Y en el siglo XII, en 1188, también sería León la sede de las Cortes, primer parlamento europeo. Las Cortes incluían al clero, la nobleza y representantes de las ciudades, y tenían por misión controlar el poder monárquico. Los gastos del rey debían ser concedidos por las Cortes, sin consultar con las cuales no debía hacerse la guerra y la paz. La legislación ampliaba los derechos del viejo Fuero leonés, defendiendo a los ciudadanos y sus propiedades contra eventuales abusos de los nobles y de la misma corona, y arbitrando medios para conducir los conflictos por vías judiciales. El

Althing islandés, anterior, tuvo rasgos parlamentarios, aunque reducidos a los potentados y sin trascendencia sobre Europa. En cambio las Cortes leonesas serían más o menos imitadas en Aragón y en otros países, como Inglaterra, probablemente por influencias a través de las peregrinaciones a Santiago, en las que muchos ultrapirenaicos debieron de conocer los modos políticos de Castilla y León. Las

veche o

vieche eslavas, como la de Nóvgorod, también podían considerarse principios de parlamento.

Tradicionalmente la peregrinación a Santiago discurría por la difícil ruta cantábrica, fragosa y expuesta al bandidaje, mientras que más al sur lo hacían peligroso las recurrentes aceifas y correrías de los moros. Cuando en el siglo XI Sancho III de Pamplona, cuyo reino se extendió por Castilla y León, trasladó el camino al sur, ya estos riesgos habían desaparecido o casi, y los peregrinos podían andar por zonas llanas y de control más fácil. Entonces el Camino se convirtió en institución europea, a la que prestaron el mayor impulso el Papado y Cluny y donde se halla una de las mayores concentraciones de arte románico de Europa. La posibilidad de obtener ganancias, el clima de mayor libertad y el prestigio de Santiago atrajeron a miles de franceses, ingleses, normandos y otros, que se asentaron y asimilaron a las poblaciones locales. Las rutas componían una red desde Praga y más al este, desde el norte de Italia, Dinamarca y sur de Inglaterra, confluyendo en cuatro puntos en Francia: París, Vézelay, Le Puy y Arles. De allí entraban en España por Roncesvalles o por Jaca en el llamado Camino Francés, por la afluencia de «francos», como se llamaba indistintamente a los extranjeros, y atravesaban las ciudades del norte de la meseta hasta Galicia. Otras rutas partían de Barcelona y Tarragona, donde desembarcaban extranjeros mediterráneos; o seguían la costa portuguesa desde Lisboa o, más al interior, la Vía de la Plata.

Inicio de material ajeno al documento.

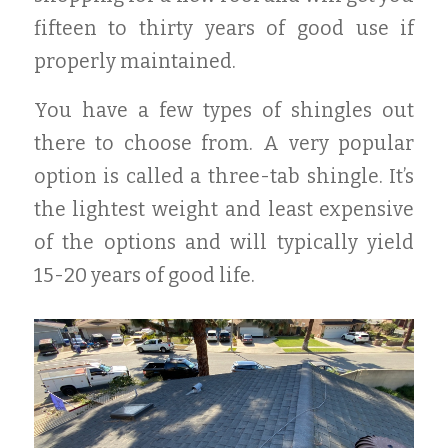
fifteen to thirty years of good use if
properly maintained.
You have a few types of shingles out
there to choose from. A very popular
option is called a three-tab shingle. It’s
the lightest weight and least expensive
of the options and will typically yield
15-20 years of good life.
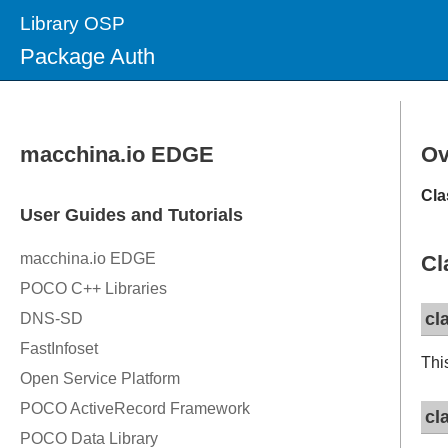
Library OSP
Package Auth
Ov
Cla
Cl
cl
Thi
cl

El Camino constituyó un centro de difusión artística y comercial dentro de España y con el resto de Europa, y un motivo de orgullo hispánico y fundamental signo de identidad, expresado en el grito de combate «¡Santiago y cierra España!», con que se acometía a los andalusíes («cierra» en el sentido de «carga» o «ataca»).

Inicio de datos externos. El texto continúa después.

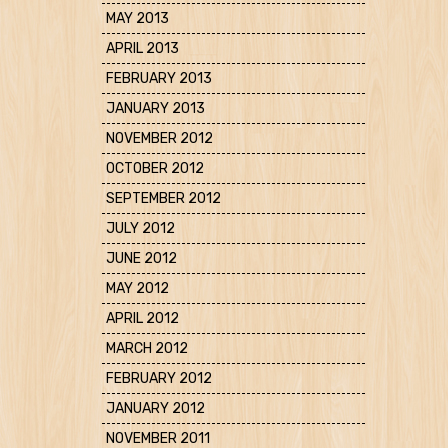
MAY 2013
APRIL 2013
FEBRUARY 2013
JANUARY 2013
NOVEMBER 2012
OCTOBER 2012
SEPTEMBER 2012
JULY 2012
JUNE 2012
MAY 2012
APRIL 2012
MARCH 2012
FEBRUARY 2012
JANUARY 2012
NOVEMBER 2011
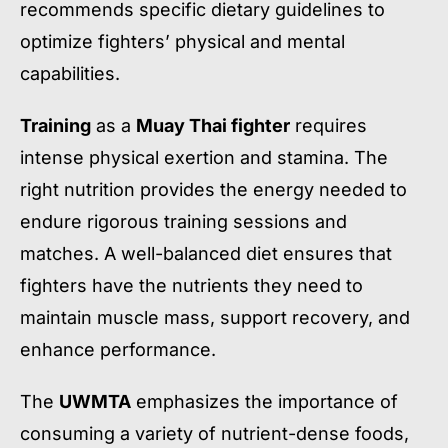
recommends specific dietary guidelines to
optimize fighters’ physical and mental
capabilities.
Training
as a
Muay Thai fighter
requires
intense physical exertion and stamina. The
right nutrition provides the energy needed to
endure rigorous training sessions and
matches. A well-balanced diet ensures that
fighters have the nutrients they need to
maintain muscle mass, support recovery, and
enhance performance.
The
UWMTA
emphasizes the importance of
consuming a variety of nutrient-dense foods,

La época del románico, y especialmente el siglo XII, marca, por todo lo dicho, un gran despliegue de la cultura europea. Y la implosión de Córdoba señala otro hecho: Al Ándalus, y también Bagdad, en particular Persia, disfrutaban de superioridad sobre Europa en diversos aspectos científicos, técnicos y artísticos. Córdoba era admirada por los europeos por su urbanismo, con detalles como el alcantarillado y alumbrado nocturno, sus bibliotecas, baños y edificios públicos, sus poetas y artistas. La monja y escritora alemana del siglo X Roswitha de Gandersheim la había definido como «ornato del mundo», por la fama, ya que probablemente no la había visitado. Todo ello empezó a cambiar desde el siglo XII, cuando la civilización europea tomó impulso en todos los terrenos, mientras la islámica iba estancándose y volviéndose improductiva.